• [What you should do] Every line with the string "chrr" in it belongs in your answer, so copy them all from the data.

(Records from a data source)
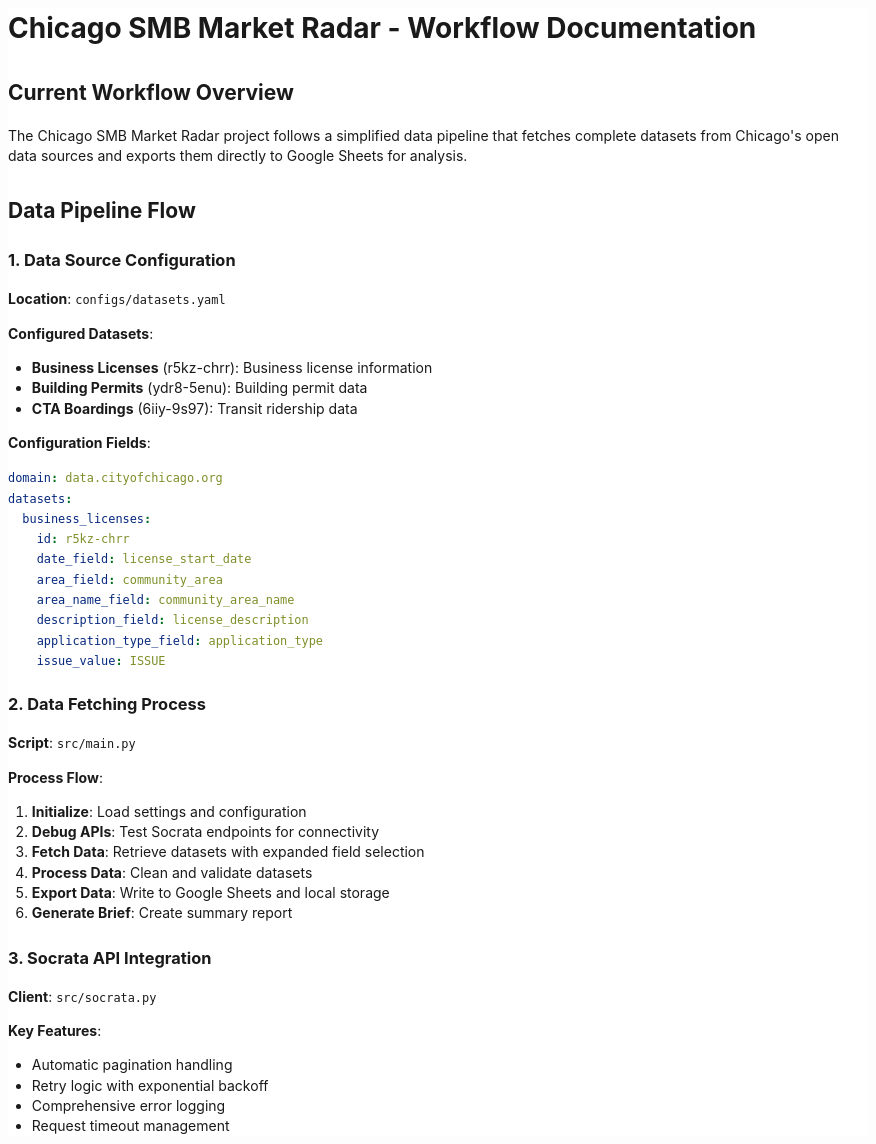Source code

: # Chicago SMB Market Radar - Workflow Documentation

## Current Workflow Overview

The Chicago SMB Market Radar project follows a simplified data pipeline that fetches complete datasets from Chicago's open data sources and exports them directly to Google Sheets for analysis.

## Data Pipeline Flow

### 1. Data Source Configuration
**Location**: `configs/datasets.yaml`

**Configured Datasets**:
- **Business Licenses** (r5kz-chrr): Business license information
- **Building Permits** (ydr8-5enu): Building permit data
- **CTA Boardings** (6iiy-9s97): Transit ridership data

**Configuration Fields**:
```yaml
domain: data.cityofchicago.org
datasets:
  business_licenses:
    id: r5kz-chrr
    date_field: license_start_date
    area_field: community_area
    area_name_field: community_area_name
    description_field: license_description
    application_type_field: application_type
    issue_value: ISSUE
```

### 2. Data Fetching Process
**Script**: `src/main.py`

**Process Flow**:
1. **Initialize**: Load settings and configuration
2. **Debug APIs**: Test Socrata endpoints for connectivity
3. **Fetch Data**: Retrieve datasets with expanded field selection
4. **Process Data**: Clean and validate datasets
5. **Export Data**: Write to Google Sheets and local storage
6. **Generate Brief**: Create summary report

### 3. Socrata API Integration
**Client**: `src/socrata.py`

**Key Features**:
- Automatic pagination handling
- Retry logic with exponential backoff
- Comprehensive error logging
- Request timeout management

• [Solution for this problem]
- **Business Licenses** (r5kz-chrr): Business license information
    id: r5kz-chrr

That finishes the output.